MF: What was it like performing on Jimmy Kimmel Live? Are there any funny or interesting stories from the green room?

KP: The first time we played Kimmel we were all nervously sitting around our dressing room, waiting to rehearse, when Gary Busey walks in, with cake all over his face, and starts talking to Zach about what kind of underwear he prefers. Then he asked me to wink at the camera for him. It was an existential experience.

MF: I believe that one of your special talents is that you’re a French culinary chef. Does any member of the band have a “signature dish” they like to prepare whilst on the road?

KP: Ha! Yes, I moved to NYC from Beijing in order to become a pastry chef, then move back to Beijing and open a shop and teach, but then the band happened. I still bake any chance I get, and if I had a kitchen on the road, there would be no end to the delicious treat making!

When we get home, the first thing I usually make is some kind of pie or a big batch of chocolate chip cookies, just crisp on the edges and gooey in the middle, with some really class chocolate and Maldon on top.
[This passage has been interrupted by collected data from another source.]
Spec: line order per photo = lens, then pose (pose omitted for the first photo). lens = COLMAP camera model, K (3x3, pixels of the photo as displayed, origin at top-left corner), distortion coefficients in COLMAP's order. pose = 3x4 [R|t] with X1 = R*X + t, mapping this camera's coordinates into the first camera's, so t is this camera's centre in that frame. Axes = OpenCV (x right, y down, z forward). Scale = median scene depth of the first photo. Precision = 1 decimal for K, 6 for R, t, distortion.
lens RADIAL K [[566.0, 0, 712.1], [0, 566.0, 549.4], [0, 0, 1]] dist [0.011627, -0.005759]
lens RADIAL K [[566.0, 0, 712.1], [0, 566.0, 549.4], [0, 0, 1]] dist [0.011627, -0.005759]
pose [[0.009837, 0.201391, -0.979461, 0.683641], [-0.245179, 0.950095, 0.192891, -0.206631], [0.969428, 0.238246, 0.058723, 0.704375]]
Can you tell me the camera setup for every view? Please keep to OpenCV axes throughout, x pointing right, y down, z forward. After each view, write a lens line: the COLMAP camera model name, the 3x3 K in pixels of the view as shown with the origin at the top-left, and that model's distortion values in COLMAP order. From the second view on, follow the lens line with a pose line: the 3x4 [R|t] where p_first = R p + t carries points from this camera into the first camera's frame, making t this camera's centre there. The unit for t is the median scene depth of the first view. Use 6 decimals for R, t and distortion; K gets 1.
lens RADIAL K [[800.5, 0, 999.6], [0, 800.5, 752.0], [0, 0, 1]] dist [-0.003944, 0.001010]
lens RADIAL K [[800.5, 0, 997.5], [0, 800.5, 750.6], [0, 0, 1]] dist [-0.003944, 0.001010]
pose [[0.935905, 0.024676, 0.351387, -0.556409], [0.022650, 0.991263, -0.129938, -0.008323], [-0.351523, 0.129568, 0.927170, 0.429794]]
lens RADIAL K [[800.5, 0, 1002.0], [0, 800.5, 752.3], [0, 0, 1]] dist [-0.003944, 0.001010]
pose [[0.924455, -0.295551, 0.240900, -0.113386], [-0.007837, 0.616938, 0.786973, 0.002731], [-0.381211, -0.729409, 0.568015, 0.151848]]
MF: I believe that guitarist Brian Elmquist is a former star football player and member of a barbershop quartet. Has he ever considered incorporating barbershop music into The Lone Bellow’s sound? What do you think is the strangest musical genre you could incorporate into your music?

KP: Yes, Brian is a living, breathing paradox. He does think of some pretty wonderful and complicated harmonies, so maybe barbershop has already leaked into our music without us realising. I don’t think any genre of music is too strange for us to dabble in at least once, we’re kind of strange people.